In large surgical cohort studies, the frequency of idiopathic aortitis made up 4.3% to 8.4% of all aortitis cases [4-6]. We could find one similar case to ours. The case was isolated idiopathic aortitis with left renal vein involvement consistent with renal infarction. In this case, a concentric periaortic soft tissue mass caused narrowing of the renal artery. Although they did not take a biopsy of the lesion, they could exclude other types of aortitis based on the serologic test and history. The patient was also treated with prednisolone 60 mg/day, resulting in gradual improvement signs and symptoms with progressive resolution of the periaortic rind in CT scan .
Female gender and active smoking are risk factors for development of idiopathic aortitis. There is no difference in the prevalence of hypertension, hyperlipidemia, or family history of any aortic aneurysm . In this case, the patient was a social smoker. The clinical presentation of aortitis varies across a spectrum of symptoms and clinical signs, ranging from back or abdominal pain with fever to acute severe aortic insufficiency to an incidentally identified large aortic aneurysm [1,9].
Multi-detector CT with intravenous iodized contrast is usually the first image test requested due to its availability. It is highly sensitive and specific (84% and 100%, respectively). A mural thickening density mass of soft parts of the involved large artery is characteristic in CT findings. Magnetic resonance is recommended for patients who need repeated or follow-up examinations. Positron emission tomography is being used to diagnose aortitis. It is useful to follow the disease up and control response to treatment . In our case, abdominal CT was performed and the scan showed homogenous arterial wall thickening in the form of a low density soft tissue mass surrounding the abdominal aorta.
The therapy for the aortitis was focused on the immediate treatment of aortic inflammation, infection, and reduction of its complications. In idiopathic aortitis, the optimal management is uncertain. Steroids are usually effective. It can induce remission of the clinical symptoms, normalization of the acute-phase reaction and reduction in size of the inflammatory mass.
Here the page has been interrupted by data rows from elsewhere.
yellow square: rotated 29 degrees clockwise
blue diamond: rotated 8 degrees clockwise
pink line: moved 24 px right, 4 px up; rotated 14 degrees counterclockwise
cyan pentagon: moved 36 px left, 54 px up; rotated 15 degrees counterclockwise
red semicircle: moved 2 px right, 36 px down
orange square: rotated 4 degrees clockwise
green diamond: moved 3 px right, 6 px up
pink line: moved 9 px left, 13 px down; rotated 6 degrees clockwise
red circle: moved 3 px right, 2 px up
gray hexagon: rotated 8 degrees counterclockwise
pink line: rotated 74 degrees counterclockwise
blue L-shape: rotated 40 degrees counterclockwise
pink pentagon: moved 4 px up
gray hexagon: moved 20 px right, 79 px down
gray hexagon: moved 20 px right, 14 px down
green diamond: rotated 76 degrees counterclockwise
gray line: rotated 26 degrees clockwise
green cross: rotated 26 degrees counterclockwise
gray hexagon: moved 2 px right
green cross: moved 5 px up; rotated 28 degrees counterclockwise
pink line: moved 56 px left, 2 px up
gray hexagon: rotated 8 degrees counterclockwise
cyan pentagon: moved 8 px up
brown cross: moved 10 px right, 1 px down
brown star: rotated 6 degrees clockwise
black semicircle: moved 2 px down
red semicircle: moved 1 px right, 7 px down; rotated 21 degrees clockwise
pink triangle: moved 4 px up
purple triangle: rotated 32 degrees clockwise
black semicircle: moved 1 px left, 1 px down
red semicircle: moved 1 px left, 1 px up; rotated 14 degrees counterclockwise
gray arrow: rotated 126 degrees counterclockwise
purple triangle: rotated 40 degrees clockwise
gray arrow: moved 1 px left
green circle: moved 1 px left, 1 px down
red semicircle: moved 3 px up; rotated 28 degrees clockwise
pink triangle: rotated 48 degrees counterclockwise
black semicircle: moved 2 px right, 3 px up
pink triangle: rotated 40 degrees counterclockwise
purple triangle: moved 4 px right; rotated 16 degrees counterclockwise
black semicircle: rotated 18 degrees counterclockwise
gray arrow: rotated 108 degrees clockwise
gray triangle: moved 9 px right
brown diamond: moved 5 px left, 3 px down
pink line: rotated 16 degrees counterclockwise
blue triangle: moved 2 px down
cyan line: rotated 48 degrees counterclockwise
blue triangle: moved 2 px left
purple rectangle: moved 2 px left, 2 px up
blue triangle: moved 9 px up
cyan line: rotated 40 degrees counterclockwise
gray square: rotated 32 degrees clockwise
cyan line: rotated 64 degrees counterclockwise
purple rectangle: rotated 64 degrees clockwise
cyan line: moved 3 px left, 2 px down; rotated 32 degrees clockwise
A number of immunosuppressive drugs, such as azathioprine, cyclophosphamide, and methotrexate, have been used as steroid-sparing agents, or in patients not responding to steroids alone or when steroids cannot be tapered . The decision to treat with a course of glucocorticoid therapy should be considered on a case-by-case basis. Patients with isolated idiopathic aortitis require careful follow-up because small case series have identified a propensity toward aneurysm formation in other vascular beds over time . In the reported case, steroid therapy was decided on because the thickened abdominal aorta wall compressed the left renal vein. A follow-up CT showed decreased aortic mural thickening, and there was no evidence of aneurysmal formation.
In conclusion, this case has the important clinical implication that idiopathic aortitis can compress renal vein and cause vascular thrombosis. We therefore present the rare case report of idiopathic aortitis of the abdominal aorta presenting as left renal vein thrombosis.